I'm always interested in how people behave in different countries. And what's even more interesting how they behave in Russia, because we live here. When you travel, you can watch how people act there, and how they act in their home country. And, after traveling, many questions arise: why does that happen? Why isn't it customary for us to smile, have small talk, and so on? There's no single answer; you just accept it, like someone from abroad. You learn to live with it. When the conductor on the train yells at you or someone in the clinic is yelling, you just think: "Aha, so that's how it is." You can be rude back to them, or you can just laugh and find some other retort, make them laugh, or something.

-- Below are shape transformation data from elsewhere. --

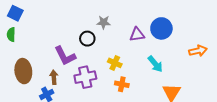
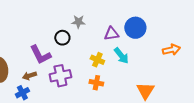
yellow cross: (115, 63) -> (97, 60), moved
cyan arrow: (155, 64) -> (121, 56), moved
brown arrow: (54, 77) -> (29, 76), turned -104

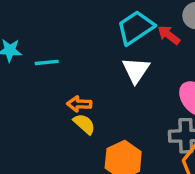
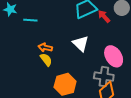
white triangle: (136, 70) -> (81, 43), moved, turned -30

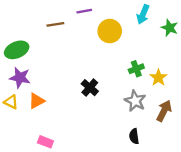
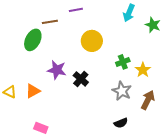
yellow circle: (110, 31) -> (92, 41), moved
green ellipse: (17, 50) -> (33, 40), moved, turned -40
purple star: (20, 78) -> (57, 70), moved
black semicircle: (134, 136) -> (121, 123), turned -104

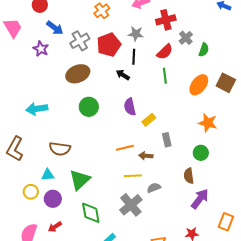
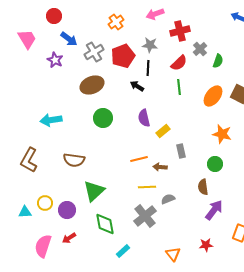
cyan triangle: (48, 175) -> (25, 212), moved

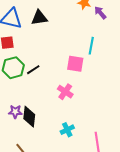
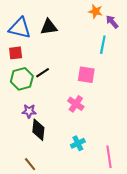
cyan line: (91, 46) -> (103, 45), moved
black line: (33, 70) -> (43, 73), moved
purple star: (15, 112) -> (29, 111), moved

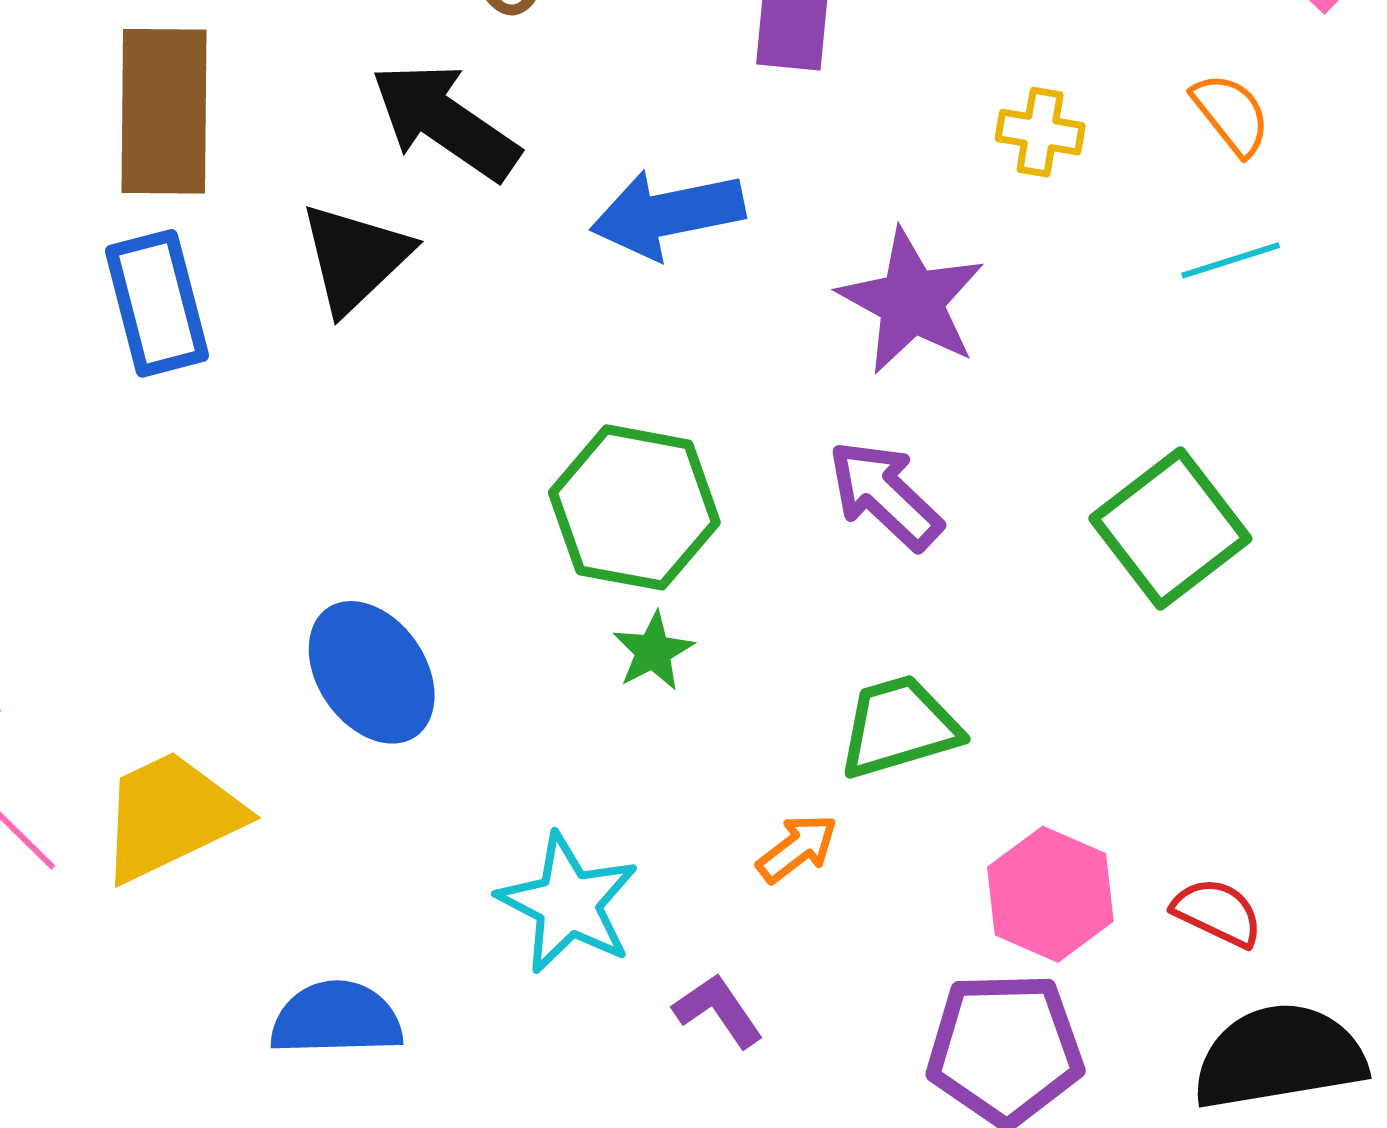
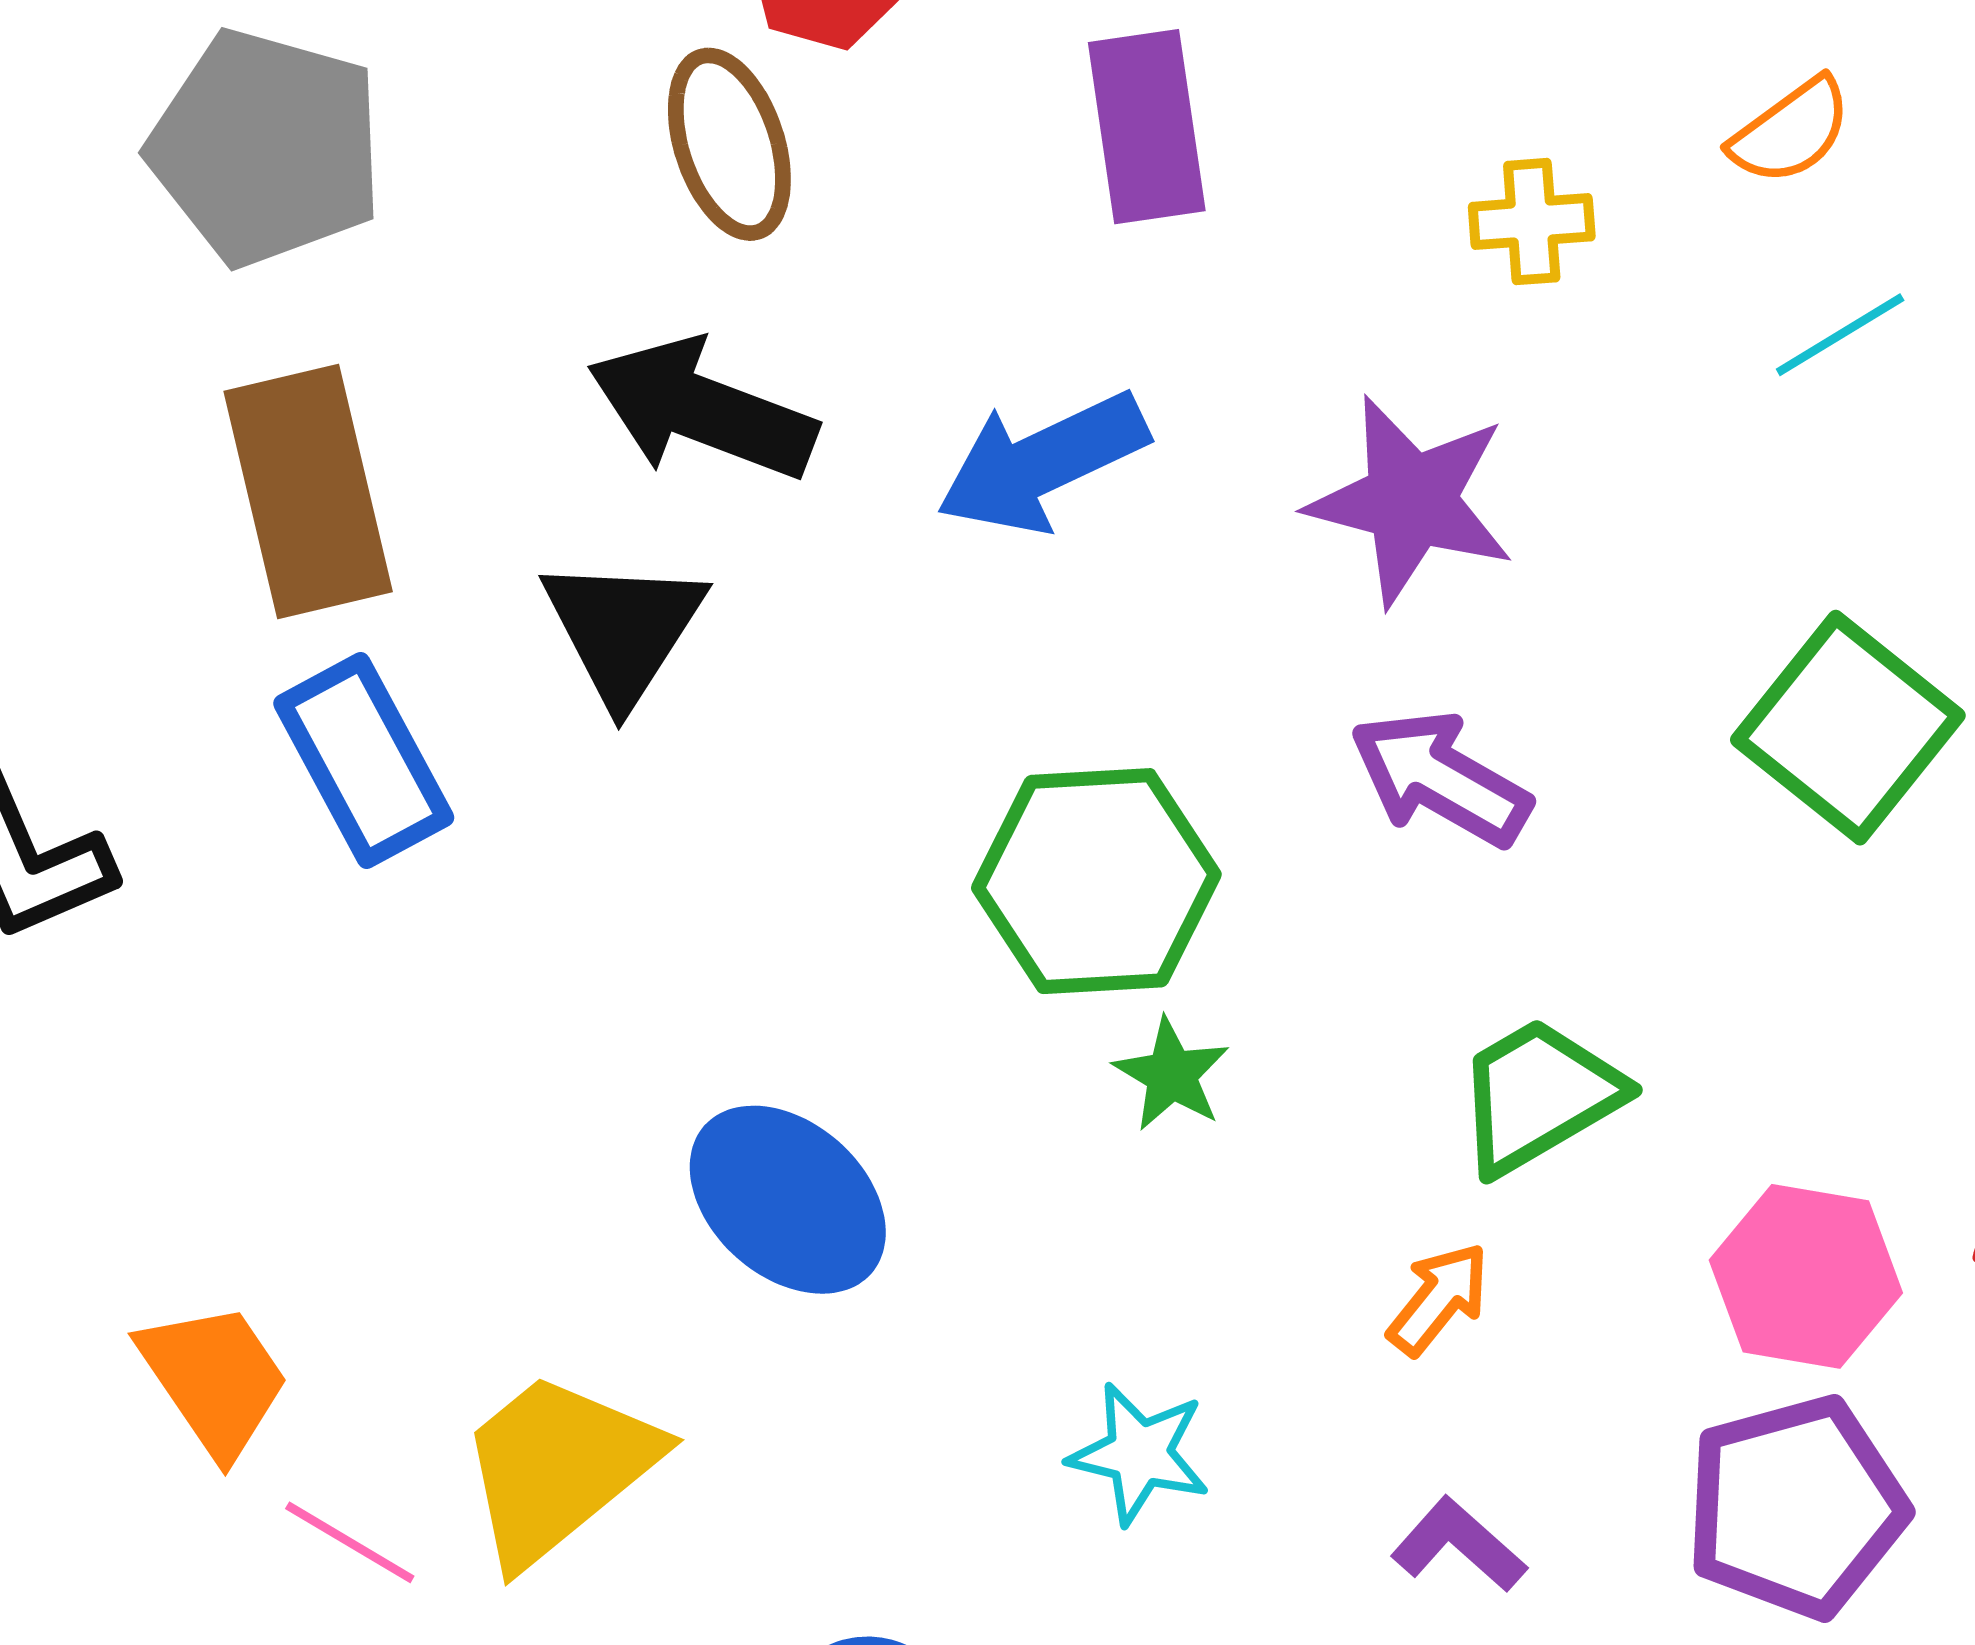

I remembered a funny thing: a friend told me how she went to Brazil and received a lot of attention and compliments there, and then she came to Russia and wondered why nobody here says anything, even when she has put on makeup and gotten dressed up. And my colleague from Latvia, who studied in England, came to Innopolis [an IT village, university and technology park in Tatarstan] and said hi everyone, but no one answered him, and that made him sad. It's just a nonbinding conversation, just small talk, like, "how are you?" And he gets upset that there's no customer service. For me, this is a big question: why do people behave in one way or another.
So, going back to Asia: I remember seeing my friend off on the train to the airport and bursting into tears because I didn't know what to do next. I wanted to return, but I had to figure out where to return, to St. Petersburg, Kazan, or maybe even to Moscow.